I live in Korea and lots of people like the show here (just like in China as the writer of this article experienced) including me… I don’t really understand why all of you here hate it so much (don’t think it’s because I’m not fluent in English, I spent six years of my childhood in LA before coming back to Korea). I kind of want to say, “Hey, it’s just a show, lighten up?” but I guess Americans look into it deeper than we do (we just kind of treat it as light-hearted humor since most of the kids don’t undestand half the stuff like the references to American comic culture, etc.)
I despise Kaley whoeveritis & Sara Gilbert.
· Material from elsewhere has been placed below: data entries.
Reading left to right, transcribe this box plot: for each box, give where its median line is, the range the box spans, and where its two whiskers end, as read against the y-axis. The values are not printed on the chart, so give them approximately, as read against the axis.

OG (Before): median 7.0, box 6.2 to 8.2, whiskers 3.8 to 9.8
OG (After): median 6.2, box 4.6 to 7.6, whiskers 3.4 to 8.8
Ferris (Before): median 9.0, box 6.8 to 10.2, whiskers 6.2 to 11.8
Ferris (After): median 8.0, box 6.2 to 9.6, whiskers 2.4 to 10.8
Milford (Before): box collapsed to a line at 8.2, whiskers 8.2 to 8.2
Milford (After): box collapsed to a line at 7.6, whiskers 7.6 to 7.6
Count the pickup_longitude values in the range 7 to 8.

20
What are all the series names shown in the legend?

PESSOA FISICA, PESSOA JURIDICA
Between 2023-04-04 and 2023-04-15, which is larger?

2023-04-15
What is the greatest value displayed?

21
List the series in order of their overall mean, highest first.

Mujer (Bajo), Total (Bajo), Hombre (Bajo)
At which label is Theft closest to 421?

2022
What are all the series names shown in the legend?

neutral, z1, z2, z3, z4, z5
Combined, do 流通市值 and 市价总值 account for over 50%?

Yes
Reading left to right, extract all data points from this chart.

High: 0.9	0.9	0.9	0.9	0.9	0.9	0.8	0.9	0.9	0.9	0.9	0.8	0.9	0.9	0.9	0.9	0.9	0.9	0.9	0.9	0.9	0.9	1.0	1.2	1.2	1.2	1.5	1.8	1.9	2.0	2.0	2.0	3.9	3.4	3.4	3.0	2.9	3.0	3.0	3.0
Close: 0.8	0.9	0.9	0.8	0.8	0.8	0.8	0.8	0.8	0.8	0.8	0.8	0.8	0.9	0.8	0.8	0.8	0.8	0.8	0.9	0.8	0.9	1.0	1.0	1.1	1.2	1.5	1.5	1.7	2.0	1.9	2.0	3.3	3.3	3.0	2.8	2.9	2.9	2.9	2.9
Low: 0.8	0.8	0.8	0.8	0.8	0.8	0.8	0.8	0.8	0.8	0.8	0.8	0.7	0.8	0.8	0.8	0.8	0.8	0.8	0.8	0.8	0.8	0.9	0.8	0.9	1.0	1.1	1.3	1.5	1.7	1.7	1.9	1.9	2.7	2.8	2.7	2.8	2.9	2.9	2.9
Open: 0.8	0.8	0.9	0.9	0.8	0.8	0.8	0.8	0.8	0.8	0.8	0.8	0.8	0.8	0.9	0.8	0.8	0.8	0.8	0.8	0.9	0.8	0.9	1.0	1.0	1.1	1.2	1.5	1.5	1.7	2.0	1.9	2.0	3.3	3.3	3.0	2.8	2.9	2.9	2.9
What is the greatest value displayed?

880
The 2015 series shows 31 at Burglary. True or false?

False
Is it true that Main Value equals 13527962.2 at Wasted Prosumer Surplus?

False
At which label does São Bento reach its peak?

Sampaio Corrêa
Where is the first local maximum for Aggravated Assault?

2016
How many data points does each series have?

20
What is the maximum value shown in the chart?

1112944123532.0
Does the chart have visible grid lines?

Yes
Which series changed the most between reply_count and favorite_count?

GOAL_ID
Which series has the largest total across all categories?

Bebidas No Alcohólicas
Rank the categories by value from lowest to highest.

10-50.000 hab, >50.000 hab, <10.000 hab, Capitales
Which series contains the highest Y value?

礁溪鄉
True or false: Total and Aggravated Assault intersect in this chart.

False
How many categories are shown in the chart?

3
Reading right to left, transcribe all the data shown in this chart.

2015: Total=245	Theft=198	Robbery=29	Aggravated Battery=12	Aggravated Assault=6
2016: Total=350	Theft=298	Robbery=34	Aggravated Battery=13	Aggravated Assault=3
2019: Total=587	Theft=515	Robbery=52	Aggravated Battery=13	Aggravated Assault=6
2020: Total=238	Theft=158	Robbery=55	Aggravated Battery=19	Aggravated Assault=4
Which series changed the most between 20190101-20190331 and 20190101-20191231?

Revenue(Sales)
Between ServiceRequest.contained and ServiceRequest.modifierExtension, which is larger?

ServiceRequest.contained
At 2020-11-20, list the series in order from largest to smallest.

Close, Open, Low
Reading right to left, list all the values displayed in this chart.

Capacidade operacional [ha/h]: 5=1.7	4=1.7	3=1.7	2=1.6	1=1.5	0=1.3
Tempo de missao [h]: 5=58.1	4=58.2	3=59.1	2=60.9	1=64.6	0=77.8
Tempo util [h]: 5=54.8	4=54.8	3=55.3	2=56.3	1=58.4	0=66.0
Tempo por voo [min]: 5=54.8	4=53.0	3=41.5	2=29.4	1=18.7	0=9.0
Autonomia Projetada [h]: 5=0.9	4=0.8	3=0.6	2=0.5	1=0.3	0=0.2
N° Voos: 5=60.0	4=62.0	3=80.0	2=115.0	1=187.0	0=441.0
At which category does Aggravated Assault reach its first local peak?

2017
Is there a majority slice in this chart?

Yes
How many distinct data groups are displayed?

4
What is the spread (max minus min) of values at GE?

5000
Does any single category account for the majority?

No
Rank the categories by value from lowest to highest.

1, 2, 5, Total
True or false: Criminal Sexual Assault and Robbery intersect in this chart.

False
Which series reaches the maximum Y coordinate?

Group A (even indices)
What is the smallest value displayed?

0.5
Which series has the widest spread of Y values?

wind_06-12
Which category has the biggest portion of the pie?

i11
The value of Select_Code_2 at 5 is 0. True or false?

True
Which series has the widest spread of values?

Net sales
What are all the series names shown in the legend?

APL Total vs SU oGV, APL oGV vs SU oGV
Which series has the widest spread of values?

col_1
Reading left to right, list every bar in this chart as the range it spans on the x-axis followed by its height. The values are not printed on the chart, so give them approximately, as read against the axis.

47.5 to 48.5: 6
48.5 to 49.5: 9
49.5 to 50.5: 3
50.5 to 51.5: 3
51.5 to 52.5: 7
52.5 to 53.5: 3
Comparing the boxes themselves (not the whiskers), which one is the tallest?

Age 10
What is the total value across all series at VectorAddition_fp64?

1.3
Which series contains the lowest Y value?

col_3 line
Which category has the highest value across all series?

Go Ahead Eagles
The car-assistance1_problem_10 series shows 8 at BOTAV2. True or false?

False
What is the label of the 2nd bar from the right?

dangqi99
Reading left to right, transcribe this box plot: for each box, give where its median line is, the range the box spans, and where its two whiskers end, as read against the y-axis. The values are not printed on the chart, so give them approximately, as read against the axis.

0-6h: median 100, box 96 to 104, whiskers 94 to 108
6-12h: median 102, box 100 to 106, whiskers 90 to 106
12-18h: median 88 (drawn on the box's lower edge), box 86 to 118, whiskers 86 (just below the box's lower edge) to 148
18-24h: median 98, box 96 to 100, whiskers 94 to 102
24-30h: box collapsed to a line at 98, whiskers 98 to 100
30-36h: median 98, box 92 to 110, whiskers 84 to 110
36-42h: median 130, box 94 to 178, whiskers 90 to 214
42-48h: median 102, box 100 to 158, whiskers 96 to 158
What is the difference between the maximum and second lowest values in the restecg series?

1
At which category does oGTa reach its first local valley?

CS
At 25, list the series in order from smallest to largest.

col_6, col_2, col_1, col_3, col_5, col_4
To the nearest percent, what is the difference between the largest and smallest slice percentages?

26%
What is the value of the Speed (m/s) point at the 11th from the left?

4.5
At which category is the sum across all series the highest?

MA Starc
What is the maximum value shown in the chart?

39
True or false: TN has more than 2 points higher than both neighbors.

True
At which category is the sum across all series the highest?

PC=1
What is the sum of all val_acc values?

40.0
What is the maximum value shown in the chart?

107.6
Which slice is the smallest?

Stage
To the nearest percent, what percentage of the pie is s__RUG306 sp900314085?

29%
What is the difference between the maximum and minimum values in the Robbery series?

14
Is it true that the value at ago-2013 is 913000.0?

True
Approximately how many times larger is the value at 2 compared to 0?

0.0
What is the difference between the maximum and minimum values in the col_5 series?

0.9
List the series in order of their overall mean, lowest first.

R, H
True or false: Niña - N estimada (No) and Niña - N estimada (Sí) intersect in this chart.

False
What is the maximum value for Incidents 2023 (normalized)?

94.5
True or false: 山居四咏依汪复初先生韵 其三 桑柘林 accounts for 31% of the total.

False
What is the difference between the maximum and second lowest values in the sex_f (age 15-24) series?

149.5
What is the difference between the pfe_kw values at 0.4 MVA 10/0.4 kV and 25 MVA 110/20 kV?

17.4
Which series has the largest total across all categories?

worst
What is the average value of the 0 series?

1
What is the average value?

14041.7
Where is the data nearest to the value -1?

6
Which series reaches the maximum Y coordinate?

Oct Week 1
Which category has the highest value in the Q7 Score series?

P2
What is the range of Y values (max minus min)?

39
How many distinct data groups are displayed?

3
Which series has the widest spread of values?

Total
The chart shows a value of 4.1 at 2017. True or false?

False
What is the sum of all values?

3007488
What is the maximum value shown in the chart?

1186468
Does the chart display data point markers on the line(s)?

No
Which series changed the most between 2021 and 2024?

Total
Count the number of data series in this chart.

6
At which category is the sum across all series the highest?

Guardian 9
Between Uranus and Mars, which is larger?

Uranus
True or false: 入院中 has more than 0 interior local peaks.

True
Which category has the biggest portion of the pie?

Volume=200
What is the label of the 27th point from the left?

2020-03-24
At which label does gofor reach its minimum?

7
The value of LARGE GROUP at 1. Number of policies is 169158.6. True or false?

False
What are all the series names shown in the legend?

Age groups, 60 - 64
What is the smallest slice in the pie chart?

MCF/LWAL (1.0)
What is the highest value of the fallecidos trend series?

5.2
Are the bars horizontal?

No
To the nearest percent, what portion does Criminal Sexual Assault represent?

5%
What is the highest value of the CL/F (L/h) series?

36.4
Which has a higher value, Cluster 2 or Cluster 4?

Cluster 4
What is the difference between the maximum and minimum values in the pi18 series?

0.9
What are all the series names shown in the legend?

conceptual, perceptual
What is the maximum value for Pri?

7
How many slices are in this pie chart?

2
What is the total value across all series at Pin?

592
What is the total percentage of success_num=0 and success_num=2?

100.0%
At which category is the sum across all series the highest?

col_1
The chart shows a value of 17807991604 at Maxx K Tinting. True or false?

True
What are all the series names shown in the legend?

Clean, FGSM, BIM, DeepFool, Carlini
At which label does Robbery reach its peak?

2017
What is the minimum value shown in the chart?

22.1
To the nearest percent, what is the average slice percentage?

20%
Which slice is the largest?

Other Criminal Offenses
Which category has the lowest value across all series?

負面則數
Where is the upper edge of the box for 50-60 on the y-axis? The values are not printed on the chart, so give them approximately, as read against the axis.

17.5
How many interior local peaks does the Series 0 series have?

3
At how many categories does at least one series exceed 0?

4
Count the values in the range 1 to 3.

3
If you’ve ever watched anything that features these two actresses (I use the term actresses in the weakest sense when it comes to these two) Chuck Lorre has found a formula for keeping rednecks happy, good for him but seriously, he could at least hired people with half an IQ for the amount of money he pays out
Sheldon actor: Unlikable, finds a joke that’s decent & strangles it to death.
Raj actor: Puts his character down to keep in with the hillbillies due to his Indian/English heritage
Howard actor: (The most likeable character imo) Does the mum/wife/girlfriend too often. He does sleazy & predictable to give Penny fuel for her pointless self. Decent guy.
Leonard actor: Has not done much to change his persona since Roseanne. He tries to play the more decent nerd but comes off as a hipster, he’s very smarmy, cannot get that look of ‘check out the girls on my show I’ve shagged for real’ off his face.
Barry Kripke actor: In the show just enough to be likeable. Hasn’t done anything to annoy me, yet.
Everyone else is just Blah
* Edit, I meant to type:
I despise Kaley whoeveritis & Sara Gilbert. If you’ve ever watched anything that features these two actresses you’re likely to understand unless you’re 12 & gullible.